● TASK OBJECTIVE
Find how many lines of the listing include the string "Gameplay", and report only that figure.
┄┄┄┄┄┄
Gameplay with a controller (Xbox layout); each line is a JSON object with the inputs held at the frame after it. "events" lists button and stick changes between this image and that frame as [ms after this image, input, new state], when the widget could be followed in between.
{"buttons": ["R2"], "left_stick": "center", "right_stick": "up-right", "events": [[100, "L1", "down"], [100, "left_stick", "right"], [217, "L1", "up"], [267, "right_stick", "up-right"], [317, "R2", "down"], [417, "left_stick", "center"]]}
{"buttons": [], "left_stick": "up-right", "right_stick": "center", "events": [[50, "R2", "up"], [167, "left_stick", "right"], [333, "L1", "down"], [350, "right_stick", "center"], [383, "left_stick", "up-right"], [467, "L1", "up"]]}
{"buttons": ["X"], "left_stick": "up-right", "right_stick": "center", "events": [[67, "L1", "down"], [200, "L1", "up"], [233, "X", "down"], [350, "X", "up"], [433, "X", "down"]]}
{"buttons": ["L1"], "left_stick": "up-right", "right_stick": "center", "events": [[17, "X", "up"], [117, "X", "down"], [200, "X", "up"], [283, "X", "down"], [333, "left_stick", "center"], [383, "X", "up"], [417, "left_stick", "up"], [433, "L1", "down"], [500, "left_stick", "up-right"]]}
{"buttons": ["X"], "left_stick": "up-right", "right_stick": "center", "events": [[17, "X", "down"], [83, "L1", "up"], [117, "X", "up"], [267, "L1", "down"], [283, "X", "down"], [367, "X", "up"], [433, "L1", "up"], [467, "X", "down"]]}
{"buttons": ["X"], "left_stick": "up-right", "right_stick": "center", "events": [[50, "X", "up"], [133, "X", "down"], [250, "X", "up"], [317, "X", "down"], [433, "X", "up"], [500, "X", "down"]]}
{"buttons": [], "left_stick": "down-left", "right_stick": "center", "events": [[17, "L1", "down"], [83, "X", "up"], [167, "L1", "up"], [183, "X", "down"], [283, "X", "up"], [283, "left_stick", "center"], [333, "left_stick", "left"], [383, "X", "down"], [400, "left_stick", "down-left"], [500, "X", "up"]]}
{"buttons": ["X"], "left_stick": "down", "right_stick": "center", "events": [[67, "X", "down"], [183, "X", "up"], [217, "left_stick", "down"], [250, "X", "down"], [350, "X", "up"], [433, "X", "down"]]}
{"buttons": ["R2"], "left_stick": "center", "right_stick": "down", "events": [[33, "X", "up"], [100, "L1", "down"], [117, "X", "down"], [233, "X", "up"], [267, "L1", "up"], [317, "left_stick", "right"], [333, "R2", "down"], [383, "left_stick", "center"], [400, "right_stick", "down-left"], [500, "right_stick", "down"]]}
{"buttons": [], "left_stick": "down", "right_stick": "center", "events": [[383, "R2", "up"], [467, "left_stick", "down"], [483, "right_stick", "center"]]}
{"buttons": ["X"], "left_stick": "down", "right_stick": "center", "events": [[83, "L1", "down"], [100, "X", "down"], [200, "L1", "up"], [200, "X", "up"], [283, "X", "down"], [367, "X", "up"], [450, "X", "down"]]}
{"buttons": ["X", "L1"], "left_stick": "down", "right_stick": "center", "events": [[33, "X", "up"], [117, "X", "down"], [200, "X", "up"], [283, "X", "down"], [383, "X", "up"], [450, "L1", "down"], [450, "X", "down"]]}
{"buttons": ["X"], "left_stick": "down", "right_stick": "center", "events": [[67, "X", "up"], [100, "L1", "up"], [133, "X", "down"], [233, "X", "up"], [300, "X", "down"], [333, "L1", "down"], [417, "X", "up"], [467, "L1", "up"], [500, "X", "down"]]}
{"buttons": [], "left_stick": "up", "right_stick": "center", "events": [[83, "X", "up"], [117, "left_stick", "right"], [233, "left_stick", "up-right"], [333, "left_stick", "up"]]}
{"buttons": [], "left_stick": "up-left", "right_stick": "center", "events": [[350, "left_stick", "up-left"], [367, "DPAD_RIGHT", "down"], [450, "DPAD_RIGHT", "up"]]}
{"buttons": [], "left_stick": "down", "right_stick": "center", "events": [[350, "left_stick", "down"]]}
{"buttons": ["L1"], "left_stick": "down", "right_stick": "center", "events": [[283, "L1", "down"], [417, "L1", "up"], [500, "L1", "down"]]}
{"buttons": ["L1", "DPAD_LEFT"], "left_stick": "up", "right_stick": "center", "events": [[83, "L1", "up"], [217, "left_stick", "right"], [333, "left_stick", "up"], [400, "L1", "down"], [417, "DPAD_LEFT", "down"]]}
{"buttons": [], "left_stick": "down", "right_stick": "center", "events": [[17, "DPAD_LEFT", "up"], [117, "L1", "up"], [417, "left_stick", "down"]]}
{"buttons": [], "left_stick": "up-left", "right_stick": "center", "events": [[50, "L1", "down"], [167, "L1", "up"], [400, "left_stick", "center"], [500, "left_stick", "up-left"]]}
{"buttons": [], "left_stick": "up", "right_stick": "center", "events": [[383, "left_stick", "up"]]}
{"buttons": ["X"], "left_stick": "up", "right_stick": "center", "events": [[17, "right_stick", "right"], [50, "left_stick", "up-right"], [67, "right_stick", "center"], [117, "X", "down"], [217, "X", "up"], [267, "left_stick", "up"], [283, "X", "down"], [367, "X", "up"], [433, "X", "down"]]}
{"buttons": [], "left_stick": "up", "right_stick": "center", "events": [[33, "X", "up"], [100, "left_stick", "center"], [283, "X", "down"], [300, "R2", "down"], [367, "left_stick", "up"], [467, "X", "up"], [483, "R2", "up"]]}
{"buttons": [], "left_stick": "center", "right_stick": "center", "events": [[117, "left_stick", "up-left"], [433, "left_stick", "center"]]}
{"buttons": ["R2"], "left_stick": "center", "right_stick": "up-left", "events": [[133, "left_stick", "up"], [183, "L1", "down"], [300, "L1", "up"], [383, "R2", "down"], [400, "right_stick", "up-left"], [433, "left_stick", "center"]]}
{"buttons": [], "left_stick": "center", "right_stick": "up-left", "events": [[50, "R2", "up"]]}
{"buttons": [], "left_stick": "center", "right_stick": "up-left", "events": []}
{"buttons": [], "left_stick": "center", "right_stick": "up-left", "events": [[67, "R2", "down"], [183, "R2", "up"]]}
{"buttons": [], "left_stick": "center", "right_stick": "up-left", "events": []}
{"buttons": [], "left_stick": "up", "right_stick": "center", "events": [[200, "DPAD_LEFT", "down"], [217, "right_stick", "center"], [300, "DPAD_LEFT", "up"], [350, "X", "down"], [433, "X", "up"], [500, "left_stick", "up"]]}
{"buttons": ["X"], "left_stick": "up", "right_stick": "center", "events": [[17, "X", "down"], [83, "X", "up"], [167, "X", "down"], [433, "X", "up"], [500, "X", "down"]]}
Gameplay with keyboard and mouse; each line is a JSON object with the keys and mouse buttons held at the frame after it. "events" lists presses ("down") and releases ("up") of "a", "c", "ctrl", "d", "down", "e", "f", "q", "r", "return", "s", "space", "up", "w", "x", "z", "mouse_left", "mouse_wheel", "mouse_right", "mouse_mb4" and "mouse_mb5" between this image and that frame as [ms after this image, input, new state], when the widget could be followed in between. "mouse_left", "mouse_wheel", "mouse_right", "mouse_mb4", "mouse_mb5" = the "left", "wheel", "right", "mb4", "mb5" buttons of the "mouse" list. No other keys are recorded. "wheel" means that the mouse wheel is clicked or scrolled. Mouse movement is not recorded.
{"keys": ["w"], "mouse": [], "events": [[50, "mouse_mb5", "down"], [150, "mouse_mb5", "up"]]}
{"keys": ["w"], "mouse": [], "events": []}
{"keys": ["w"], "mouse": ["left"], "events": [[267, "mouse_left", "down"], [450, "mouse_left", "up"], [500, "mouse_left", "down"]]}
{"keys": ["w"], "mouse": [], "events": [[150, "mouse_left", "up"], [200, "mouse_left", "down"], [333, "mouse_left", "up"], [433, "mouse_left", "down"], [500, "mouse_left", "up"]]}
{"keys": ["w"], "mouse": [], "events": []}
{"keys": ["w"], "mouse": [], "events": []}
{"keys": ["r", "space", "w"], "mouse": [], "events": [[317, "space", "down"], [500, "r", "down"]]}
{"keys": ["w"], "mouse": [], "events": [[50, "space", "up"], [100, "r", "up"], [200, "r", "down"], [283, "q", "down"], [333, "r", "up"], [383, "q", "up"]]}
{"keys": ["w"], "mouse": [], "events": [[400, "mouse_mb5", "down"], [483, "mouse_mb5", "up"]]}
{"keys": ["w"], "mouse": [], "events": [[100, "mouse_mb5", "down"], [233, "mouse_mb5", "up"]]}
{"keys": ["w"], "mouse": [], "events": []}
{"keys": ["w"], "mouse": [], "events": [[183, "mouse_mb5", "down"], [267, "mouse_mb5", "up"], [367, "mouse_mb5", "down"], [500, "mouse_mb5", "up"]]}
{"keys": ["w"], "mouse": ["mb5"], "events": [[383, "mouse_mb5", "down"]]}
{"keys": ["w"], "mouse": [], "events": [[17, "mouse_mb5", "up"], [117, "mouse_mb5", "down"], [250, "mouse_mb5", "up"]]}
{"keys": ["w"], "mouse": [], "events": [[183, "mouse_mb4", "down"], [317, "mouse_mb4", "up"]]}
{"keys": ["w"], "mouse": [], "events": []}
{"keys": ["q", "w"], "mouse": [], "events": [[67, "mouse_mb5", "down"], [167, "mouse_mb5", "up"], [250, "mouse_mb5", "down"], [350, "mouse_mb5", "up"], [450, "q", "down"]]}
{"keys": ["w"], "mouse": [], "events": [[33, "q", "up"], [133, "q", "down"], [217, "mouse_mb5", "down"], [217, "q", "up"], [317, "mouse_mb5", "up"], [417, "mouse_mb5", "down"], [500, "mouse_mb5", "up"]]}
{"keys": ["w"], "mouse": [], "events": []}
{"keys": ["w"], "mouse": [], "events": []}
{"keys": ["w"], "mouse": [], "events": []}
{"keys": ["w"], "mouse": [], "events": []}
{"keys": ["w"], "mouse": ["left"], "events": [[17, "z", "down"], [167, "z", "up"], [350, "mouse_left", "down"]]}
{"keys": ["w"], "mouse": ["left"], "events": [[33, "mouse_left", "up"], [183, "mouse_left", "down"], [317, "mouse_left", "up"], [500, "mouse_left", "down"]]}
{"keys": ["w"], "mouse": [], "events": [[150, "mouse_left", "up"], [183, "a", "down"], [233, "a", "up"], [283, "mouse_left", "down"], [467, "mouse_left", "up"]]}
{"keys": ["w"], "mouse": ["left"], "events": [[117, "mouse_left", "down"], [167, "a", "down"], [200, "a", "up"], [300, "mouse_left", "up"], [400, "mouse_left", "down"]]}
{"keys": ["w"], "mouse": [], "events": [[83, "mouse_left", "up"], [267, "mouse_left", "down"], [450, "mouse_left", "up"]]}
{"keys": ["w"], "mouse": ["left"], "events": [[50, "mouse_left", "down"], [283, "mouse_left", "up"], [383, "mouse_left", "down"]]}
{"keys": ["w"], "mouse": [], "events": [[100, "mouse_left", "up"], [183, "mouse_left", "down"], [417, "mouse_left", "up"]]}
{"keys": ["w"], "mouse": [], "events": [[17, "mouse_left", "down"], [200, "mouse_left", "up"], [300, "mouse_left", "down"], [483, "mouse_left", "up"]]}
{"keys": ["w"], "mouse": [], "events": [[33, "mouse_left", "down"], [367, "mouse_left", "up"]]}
┄┄┄┄┄┄
● ANSWER BOX
2